Bella nodded, and Sophie felt her thighs cramping, so she sat down on the floor, grateful that the bad weather had kept the ladies’ room empty so far. Bella sat down with her. “Your mum helped me, not to forget but to control it.” Sophie hesitated. She wasn’t sure that this was a memory she wanted to revive. But, she reasoned, look at where burying her pain and memories had got her, a lone cold fish. Bella was only six—you shouldn’t have to do that when you were only six.

“Christmas came,” Sophie went on. “It was about three months after Dad had died. We went to stay with some cousins of Mum’s in Suffolk. She thought it would be for the best, she thought it would be better than her and me looking at each other across the Christmas table on our own. I hated it. I didn’t want to go and stay with loads of people I hardly knew. I didn’t want to do anything. If I couldn’t be with my dad, I wanted to be at home on my own and forget Christmas.”

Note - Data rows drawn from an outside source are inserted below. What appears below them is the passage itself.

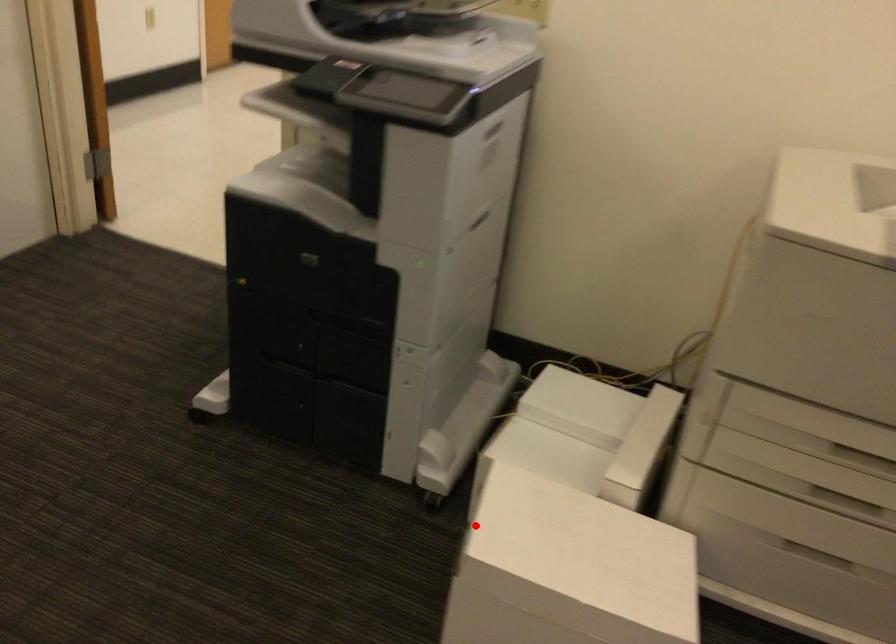
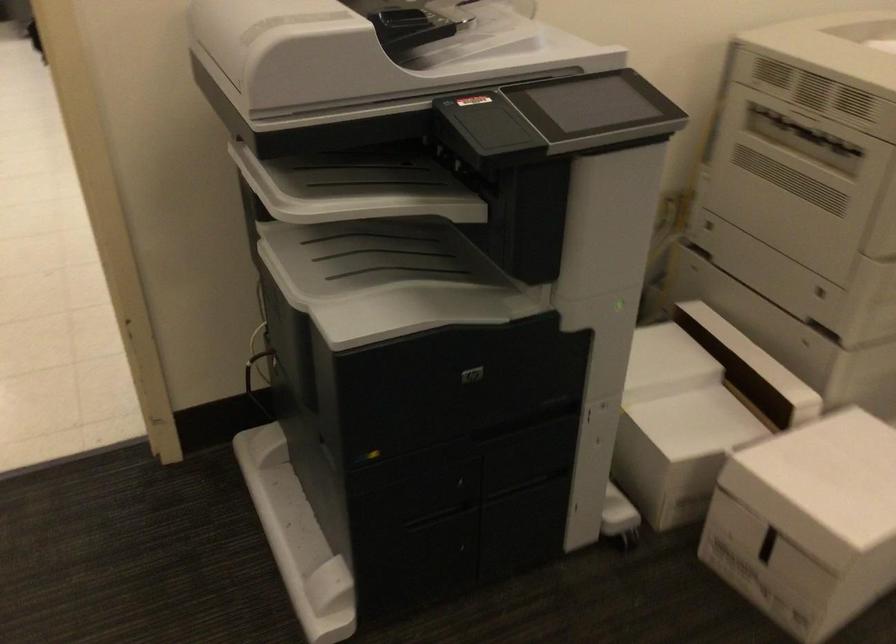
In the second image, find the point that corresponds to the highlighted location in the first image.

(807, 522)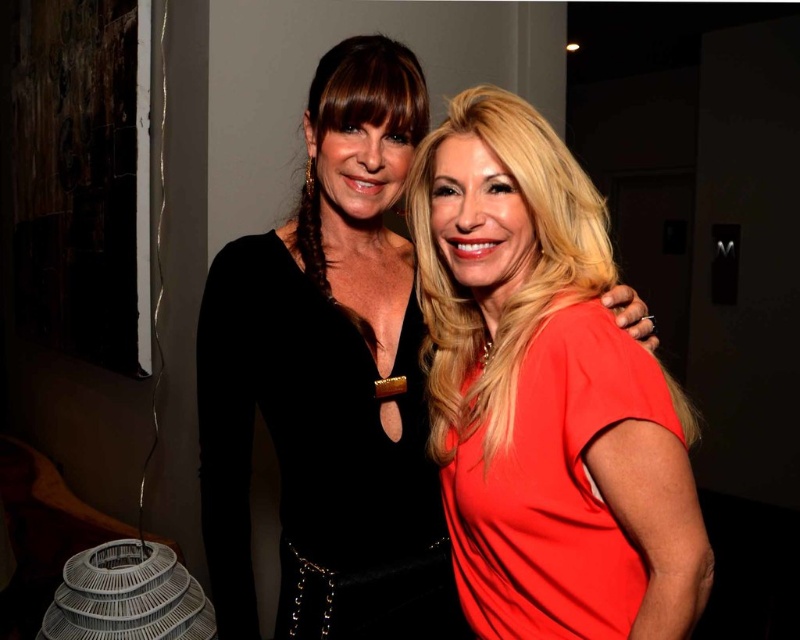
You are attending a formal event and need to choose between the velvet black dress at center and the matte red dress at right. Based on their appearance in the image, which dress would be more appropriate for a formal event?

The velvet black dress at center is more appropriate for a formal event as it has a greater height compared to the matte red dress at right, suggesting a more elegant and sophisticated design.

You are at a party and want to take a photo of both the matte black dress at center and the matte red dress at right. Since you want to capture them side by side, which dress should be on your left to match their actual positions?

The matte black dress at center should be on your left because it is positioned on the left side of the matte red dress at right in the image.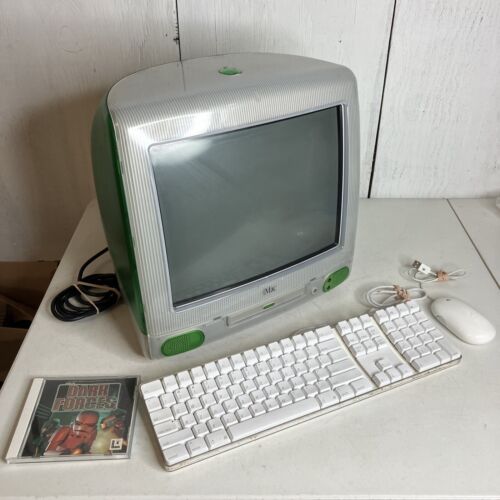
This screenshot has width=500, height=500. I want to click on keyboard, so click(x=255, y=390).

“That’s what I wanted too, but we weren’t allowed to stay at home either,” Bella said.

Sophie nodded. “I know,” she said. “But it turned out when we got there that Mum was right. It was good to have some cousins to hang about with, some other things to look at and listen to. I didn’t stop missing Dad or hurting, but it helped me to turn it down. Like when you turn the volume down on the telly—do you understand what I mean?” Bella nodded. “And then on Christmas Day we were all sitting around eating lunch, and someone told a joke—I can’t even remember what the joke was now, but it made her laugh.” Sophie paused as she remembered the moment. “I hadn’t seen her smile in three months, but there she was laughing and laughing, for what seemed like forever. I was
so
angry. I got up and I shouted at her. I said, ‘How could you?’ I ran out of the room and into the garden so fast that I kicked my chair over and my drink too. I was so angry with her, Bella, because I thought her laughing meant that she had already forgotten Dad.”